> [Directions for this task]
Reproduce every line of the items below, character for character, without changing anything.

> [Records]
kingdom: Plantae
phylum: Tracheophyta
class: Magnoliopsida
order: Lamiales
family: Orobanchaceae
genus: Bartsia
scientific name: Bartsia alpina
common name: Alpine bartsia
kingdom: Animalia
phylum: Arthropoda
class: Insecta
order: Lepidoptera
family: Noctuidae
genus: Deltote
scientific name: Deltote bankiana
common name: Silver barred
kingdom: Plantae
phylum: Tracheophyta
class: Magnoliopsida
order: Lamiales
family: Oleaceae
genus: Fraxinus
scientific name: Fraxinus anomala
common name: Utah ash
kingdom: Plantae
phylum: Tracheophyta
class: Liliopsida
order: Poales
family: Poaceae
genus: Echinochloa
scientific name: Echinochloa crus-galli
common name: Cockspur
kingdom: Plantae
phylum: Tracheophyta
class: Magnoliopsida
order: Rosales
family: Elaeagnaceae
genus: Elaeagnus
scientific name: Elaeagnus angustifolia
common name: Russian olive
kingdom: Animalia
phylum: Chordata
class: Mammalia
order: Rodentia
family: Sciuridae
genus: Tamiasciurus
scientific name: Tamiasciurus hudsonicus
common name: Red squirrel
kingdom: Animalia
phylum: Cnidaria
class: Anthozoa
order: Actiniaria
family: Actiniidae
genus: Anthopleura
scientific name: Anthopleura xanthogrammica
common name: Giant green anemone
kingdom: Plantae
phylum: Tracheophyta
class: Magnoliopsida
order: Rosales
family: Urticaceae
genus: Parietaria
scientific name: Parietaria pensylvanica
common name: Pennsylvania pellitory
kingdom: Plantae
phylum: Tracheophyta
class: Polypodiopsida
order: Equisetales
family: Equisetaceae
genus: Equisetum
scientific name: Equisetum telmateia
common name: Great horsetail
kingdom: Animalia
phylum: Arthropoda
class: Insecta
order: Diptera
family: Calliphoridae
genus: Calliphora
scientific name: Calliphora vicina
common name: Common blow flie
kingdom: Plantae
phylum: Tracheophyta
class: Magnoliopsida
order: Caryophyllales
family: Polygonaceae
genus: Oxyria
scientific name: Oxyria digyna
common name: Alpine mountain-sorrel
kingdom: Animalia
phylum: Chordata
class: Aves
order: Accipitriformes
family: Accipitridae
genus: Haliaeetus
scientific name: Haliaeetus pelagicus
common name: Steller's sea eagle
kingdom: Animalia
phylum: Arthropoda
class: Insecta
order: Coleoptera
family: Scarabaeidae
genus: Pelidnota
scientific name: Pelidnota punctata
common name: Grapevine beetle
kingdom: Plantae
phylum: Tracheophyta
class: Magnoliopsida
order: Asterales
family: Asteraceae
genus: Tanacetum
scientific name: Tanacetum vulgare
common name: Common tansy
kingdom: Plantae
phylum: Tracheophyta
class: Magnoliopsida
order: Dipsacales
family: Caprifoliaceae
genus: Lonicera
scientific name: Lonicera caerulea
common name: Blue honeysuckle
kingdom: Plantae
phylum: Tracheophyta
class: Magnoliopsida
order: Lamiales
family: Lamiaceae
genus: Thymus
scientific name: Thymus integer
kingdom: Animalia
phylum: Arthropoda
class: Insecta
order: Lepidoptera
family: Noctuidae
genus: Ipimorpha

> [The answer]
kingdom: Plantae
phylum: Tracheophyta
class: Magnoliopsida
order: Lamiales
family: Orobanchaceae
genus: Bartsia
scientific name: Bartsia alpina
common name: Alpine bartsia
kingdom: Animalia
phylum: Arthropoda
class: Insecta
order: Lepidoptera
family: Noctuidae
genus: Deltote
scientific name: Deltote bankiana
common name: Silver barred
kingdom: Plantae
phylum: Tracheophyta
class: Magnoliopsida
order: Lamiales
family: Oleaceae
genus: Fraxinus
scientific name: Fraxinus anomala
common name: Utah ash
kingdom: Plantae
phylum: Tracheophyta
class: Liliopsida
order: Poales
family: Poaceae
genus: Echinochloa
scientific name: Echinochloa crus-galli
common name: Cockspur
kingdom: Plantae
phylum: Tracheophyta
class: Magnoliopsida
order: Rosales
family: Elaeagnaceae
genus: Elaeagnus
scientific name: Elaeagnus angustifolia
common name: Russian olive
kingdom: Animalia
phylum: Chordata
class: Mammalia
order: Rodentia
family: Sciuridae
genus: Tamiasciurus
scientific name: Tamiasciurus hudsonicus
common name: Red squirrel
kingdom: Animalia
phylum: Cnidaria
class: Anthozoa
order: Actiniaria
family: Actiniidae
genus: Anthopleura
scientific name: Anthopleura xanthogrammica
common name: Giant green anemone
kingdom: Plantae
phylum: Tracheophyta
class: Magnoliopsida
order: Rosales
family: Urticaceae
genus: Parietaria
scientific name: Parietaria pensylvanica
common name: Pennsylvania pellitory
kingdom: Plantae
phylum: Tracheophyta
class: Polypodiopsida
order: Equisetales
family: Equisetaceae
genus: Equisetum
scientific name: Equisetum telmateia
common name: Great horsetail
kingdom: Animalia
phylum: Arthropoda
class: Insecta
order: Diptera
family: Calliphoridae
genus: Calliphora
scientific name: Calliphora vicina
common name: Common blow flie
kingdom: Plantae
phylum: Tracheophyta
class: Magnoliopsida
order: Caryophyllales
family: Polygonaceae
genus: Oxyria
scientific name: Oxyria digyna
common name: Alpine mountain-sorrel
kingdom: Animalia
phylum: Chordata
class: Aves
order: Accipitriformes
family: Accipitridae
genus: Haliaeetus
scientific name: Haliaeetus pelagicus
common name: Steller's sea eagle
kingdom: Animalia
phylum: Arthropoda
class: Insecta
order: Coleoptera
family: Scarabaeidae
genus: Pelidnota
scientific name: Pelidnota punctata
common name: Grapevine beetle
kingdom: Plantae
phylum: Tracheophyta
class: Magnoliopsida
order: Asterales
family: Asteraceae
genus: Tanacetum
scientific name: Tanacetum vulgare
common name: Common tansy
kingdom: Plantae
phylum: Tracheophyta
class: Magnoliopsida
order: Dipsacales
family: Caprifoliaceae
genus: Lonicera
scientific name: Lonicera caerulea
common name: Blue honeysuckle
kingdom: Plantae
phylum: Tracheophyta
class: Magnoliopsida
order: Lamiales
family: Lamiaceae
genus: Thymus
scientific name: Thymus integer
kingdom: Animalia
phylum: Arthropoda
class: Insecta
order: Lepidoptera
family: Noctuidae
genus: Ipimorpha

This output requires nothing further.